Hoda Eldardiry, Department of Computer Science, Purdue University
Across-Model Collective Ensemble Classification
Ensemble classification methods that independently construct component models (e.g., bagging) improve accuracy over single models by reducing the error due to variance. Some work has been done to extend ensemble techniques for classification in relational domains by taking relational data characteristics or multiple link types into account during model construction. However, since these approaches follow the conventional approach to ensemble learning, they improve performance by reducing the error due to variance in learning. We note however, that variance in inference can be an additional source of error in relational methods that use collective classification, since inferred values are propagated during inference. We propose a novel ensemble mechanism for collective classification that reduces both learning and inference variance, by incorporating prediction averaging into the collective inference process itself. We show that our proposed method significantly outperforms a straightforward relational ensemble baseline on both synthetic and real-world datasets.
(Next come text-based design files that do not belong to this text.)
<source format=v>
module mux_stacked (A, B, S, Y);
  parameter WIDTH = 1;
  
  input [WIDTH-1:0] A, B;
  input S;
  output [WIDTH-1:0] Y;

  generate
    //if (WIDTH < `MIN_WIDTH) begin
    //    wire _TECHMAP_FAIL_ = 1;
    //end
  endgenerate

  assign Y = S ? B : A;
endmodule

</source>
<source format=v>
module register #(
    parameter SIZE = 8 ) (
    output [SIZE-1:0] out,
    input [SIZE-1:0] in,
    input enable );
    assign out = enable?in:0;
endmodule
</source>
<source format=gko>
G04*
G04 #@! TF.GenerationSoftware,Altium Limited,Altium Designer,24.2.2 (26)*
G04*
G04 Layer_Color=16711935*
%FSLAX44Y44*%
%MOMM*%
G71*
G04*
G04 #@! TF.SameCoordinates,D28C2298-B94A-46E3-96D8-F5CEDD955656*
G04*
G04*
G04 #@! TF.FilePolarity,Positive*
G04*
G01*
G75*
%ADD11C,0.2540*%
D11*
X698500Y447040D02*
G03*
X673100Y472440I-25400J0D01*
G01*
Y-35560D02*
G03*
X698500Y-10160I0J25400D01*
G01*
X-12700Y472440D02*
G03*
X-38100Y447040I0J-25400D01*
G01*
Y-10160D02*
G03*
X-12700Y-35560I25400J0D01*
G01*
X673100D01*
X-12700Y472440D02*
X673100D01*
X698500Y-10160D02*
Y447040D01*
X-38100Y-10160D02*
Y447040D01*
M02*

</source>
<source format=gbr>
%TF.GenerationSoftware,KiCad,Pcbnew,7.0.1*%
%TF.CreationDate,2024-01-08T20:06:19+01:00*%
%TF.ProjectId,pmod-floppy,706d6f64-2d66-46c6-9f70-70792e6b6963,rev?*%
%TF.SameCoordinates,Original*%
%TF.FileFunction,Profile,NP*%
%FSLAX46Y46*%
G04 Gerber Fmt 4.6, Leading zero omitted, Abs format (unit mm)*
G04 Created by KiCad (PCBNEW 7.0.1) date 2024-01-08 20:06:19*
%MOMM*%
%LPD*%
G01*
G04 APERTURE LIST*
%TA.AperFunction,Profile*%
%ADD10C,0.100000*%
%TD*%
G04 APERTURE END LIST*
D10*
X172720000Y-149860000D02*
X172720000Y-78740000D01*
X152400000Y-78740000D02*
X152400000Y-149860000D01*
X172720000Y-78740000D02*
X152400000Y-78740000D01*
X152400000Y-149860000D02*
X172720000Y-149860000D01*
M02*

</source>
David McAllester, Toyota Technological Institute at Chicago
Object Detection Grammars
Driven by the PASCAL object detection challenge researchers have achieved dramatic improvements in objects detection over the past four years. This talk will describe the UoCTTI detector which has been the leading system during this time and just received a “lifetime achievement award” from the PASCAL VOC organizers. The talk will describe this detector in the context of general grammar models and will also larger issues of the role of machine learning in computer vision and artificial intelligence more generally.
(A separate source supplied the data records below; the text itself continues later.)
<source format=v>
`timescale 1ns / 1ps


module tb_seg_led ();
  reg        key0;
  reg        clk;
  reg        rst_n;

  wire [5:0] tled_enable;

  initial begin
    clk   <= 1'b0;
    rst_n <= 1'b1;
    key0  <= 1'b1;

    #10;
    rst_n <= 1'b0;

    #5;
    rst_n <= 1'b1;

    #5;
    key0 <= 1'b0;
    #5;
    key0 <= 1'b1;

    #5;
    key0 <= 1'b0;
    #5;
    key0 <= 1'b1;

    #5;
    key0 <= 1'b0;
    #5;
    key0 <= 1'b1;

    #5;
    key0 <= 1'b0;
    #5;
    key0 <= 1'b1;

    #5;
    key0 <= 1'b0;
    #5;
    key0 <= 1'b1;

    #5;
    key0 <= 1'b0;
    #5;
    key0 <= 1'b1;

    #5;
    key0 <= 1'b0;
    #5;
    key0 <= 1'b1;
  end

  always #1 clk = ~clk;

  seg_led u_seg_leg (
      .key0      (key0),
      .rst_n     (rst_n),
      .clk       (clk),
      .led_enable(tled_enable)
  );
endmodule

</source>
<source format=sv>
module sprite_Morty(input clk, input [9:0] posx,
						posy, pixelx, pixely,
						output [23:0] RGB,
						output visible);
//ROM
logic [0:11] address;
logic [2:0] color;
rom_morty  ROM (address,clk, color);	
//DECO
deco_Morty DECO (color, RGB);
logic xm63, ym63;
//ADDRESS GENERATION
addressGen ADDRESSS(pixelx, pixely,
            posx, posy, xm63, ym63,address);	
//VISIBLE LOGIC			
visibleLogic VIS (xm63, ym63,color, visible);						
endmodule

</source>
Bio: Professor McAllester received his B.S., M.S., and Ph.D. degrees from the Massachusetts Institute of Technology in 1978, 1979, and 1987 respectively. He served on the faculty of Cornell University for the academic year of 1987-1988 and served on the faculty of MIT from 1988 to 1995. He was a member of technical staff at AT&T Labs-Research from 1995 to 2002. He has been a fellow of the American Association of Artificial Intelligence (AAAI) since 1997. Since 2002 he has been Chief Academic Officer at the Toyota Technological Institute at Chicago (TTIC). He has authored over 90 refereed publications. Professor McAllester's research areas include machine learning, the theory of programming languages, automated reasoning, AI planning, computer game playing (computer chess), computational linguistics and computer vision. A 1991 paper on AI planning proved to be one of the most influential papers of the decade in that area. A 1993 paper on computer game algorithms influenced the design of the algorithms used in the Deep Blue system that defeated Gary Kasparov. A 1998 paper on machine learning theory introduced PAC-Bayesian theorems which combine Bayesian and nonBayesian methods. He is currently part of a team that has scored in the top two places in the PASCAL object detection challenge (computer vision) in 2007, 2008 and 2009.